» Required action a: Turn the listing, from its first line through the line containing "Confira como a", into a Markdown table with a Row column for the row number and a Line column for the line, leaving out blank lines.

Restic check subset selection

Hello,

To verify the integrity of my backups, I’m using the check command with the --read-data-subset=10% flag.
I know this is selects a random subset of all packs to be checked and that there’s no guarantee that all packs will be checked with sufficient invocations.

Now, I also know a bout the n/t syntax but even if the documentation doesn’t say so, I have the feeling this could miss packs to be checked in the following situation:

  • Invocation 1, 1000 packs in the repository, called with 1/10 so the first 100 are checked
  • New backup, there are now 1200 packs in the repository
  • Invocation 2, called with 2/10 then packs from 121 to 240 are checked, missing those from 101 to 120

Am I right in my assumption here?

To avoid this situation, would it be possible to amend the x% method with a directed random selection? By that I mean that each pack gets assigned a check counter and that only those with the lowest value are considered for random selection on each invocation. This would give this situation:

  • Invocation 1, 1000 packs in the repository, called with 10%, the selected packs get their counter set to 1.
  • New backup, 1200 packs are now in the repository, the newly added packs get a counter set to 0.
  • Invocation 2, called again with 10%, only those with their counter set at 0 are considered for inclusion in the random draw.

If there are not enough packs with their counter set at the lowest value, then those with their value set to the lowest value + 1 are considered and so on until enough packs are selected (or all remaining packs are).

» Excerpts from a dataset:
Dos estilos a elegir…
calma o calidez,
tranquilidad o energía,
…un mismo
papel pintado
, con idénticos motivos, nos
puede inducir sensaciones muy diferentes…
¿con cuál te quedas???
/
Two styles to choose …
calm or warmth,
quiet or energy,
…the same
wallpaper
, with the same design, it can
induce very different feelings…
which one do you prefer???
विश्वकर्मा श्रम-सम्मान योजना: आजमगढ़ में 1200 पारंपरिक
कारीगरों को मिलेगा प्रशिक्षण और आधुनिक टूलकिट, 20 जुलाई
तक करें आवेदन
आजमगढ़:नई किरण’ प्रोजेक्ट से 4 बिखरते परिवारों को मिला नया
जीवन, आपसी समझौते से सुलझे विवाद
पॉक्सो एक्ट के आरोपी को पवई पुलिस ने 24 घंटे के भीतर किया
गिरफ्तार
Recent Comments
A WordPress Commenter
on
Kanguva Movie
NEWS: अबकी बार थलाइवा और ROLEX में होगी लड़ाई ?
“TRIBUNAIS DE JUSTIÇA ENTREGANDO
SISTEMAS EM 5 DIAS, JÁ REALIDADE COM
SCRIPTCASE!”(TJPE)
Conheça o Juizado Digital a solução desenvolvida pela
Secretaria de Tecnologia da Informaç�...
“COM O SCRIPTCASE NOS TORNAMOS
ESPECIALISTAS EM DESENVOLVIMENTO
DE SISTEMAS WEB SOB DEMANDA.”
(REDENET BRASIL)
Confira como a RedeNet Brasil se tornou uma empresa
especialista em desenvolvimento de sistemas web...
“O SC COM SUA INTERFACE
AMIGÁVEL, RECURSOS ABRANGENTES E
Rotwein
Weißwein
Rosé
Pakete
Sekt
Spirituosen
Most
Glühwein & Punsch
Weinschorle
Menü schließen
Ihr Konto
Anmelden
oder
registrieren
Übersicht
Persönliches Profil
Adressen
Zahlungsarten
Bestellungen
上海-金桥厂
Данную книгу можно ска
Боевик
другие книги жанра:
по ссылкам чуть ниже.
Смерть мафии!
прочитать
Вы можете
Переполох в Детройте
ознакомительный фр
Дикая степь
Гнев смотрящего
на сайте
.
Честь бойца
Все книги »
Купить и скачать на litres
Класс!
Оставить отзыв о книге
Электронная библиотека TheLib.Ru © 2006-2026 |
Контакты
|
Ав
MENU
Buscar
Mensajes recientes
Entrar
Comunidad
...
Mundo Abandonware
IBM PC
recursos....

» Required action b: Copy the part of the Restic post that opens with the words "Restic check subset" and closes with "my assumption here?".

» Exercise answer a:
| Row | Line |
|---|---|
| 1 | Dos estilos a elegir… |
| 2 | calma o calidez, |
| 3 | tranquilidad o energía, |
| 4 | …un mismo |
| 5 | papel pintado |
| 6 | , con idénticos motivos, nos |
| 7 | puede inducir sensaciones muy diferentes… |
| 8 | ¿con cuál te quedas??? |
| 9 | / |
| 10 | Two styles to choose … |
| 11 | calm or warmth, |
| 12 | quiet or energy, |
| 13 | …the same |
| 14 | wallpaper |
| 15 | , with the same design, it can |
| 16 | induce very different feelings… |
| 17 | which one do you prefer??? |
| 18 | विश्वकर्मा श्रम-सम्मान योजना: आजमगढ़ में 1200 पारंपरिक |
| 19 | कारीगरों को मिलेगा प्रशिक्षण और आधुनिक टूलकिट, 20 जुलाई |
| 20 | तक करें आवेदन |
| 21 | आजमगढ़:नई किरण’ प्रोजेक्ट से 4 बिखरते परिवारों को मिला नया |
| 22 | जीवन, आपसी समझौते से सुलझे विवाद |
| 23 | पॉक्सो एक्ट के आरोपी को पवई पुलिस ने 24 घंटे के भीतर किया |
| 24 | गिरफ्तार |
| 25 | Recent Comments |
| 26 | A WordPress Commenter |
| 27 | on |
| 28 | Kanguva Movie |
| 29 | NEWS: अबकी बार थलाइवा और ROLEX में होगी लड़ाई ? |
| 30 | “TRIBUNAIS DE JUSTIÇA ENTREGANDO |
| 31 | SISTEMAS EM 5 DIAS, JÁ REALIDADE COM |
| 32 | SCRIPTCASE!”(TJPE) |
| 33 | Conheça o Juizado Digital a solução desenvolvida pela |
| 34 | Secretaria de Tecnologia da Informaç�... |
| 35 | “COM O SCRIPTCASE NOS TORNAMOS |
| 36 | ESPECIALISTAS EM DESENVOLVIMENTO |
| 37 | DE SISTEMAS WEB SOB DEMANDA.” |
| 38 | (REDENET BRASIL) |
| 39 | Confira como a RedeNet Brasil se tornou uma empresa |

» Exercise answer b:
Restic check subset selection

Hello,

To verify the integrity of my backups, I’m using the check command with the --read-data-subset=10% flag.
I know this is selects a random subset of all packs to be checked and that there’s no guarantee that all packs will be checked with sufficient invocations.

Now, I also know a bout the n/t syntax but even if the documentation doesn’t say so, I have the feeling this could miss packs to be checked in the following situation:

  • Invocation 1, 1000 packs in the repository, called with 1/10 so the first 100 are checked
  • New backup, there are now 1200 packs in the repository
  • Invocation 2, called with 2/10 then packs from 121 to 240 are checked, missing those from 101 to 120

Am I right in my assumption here?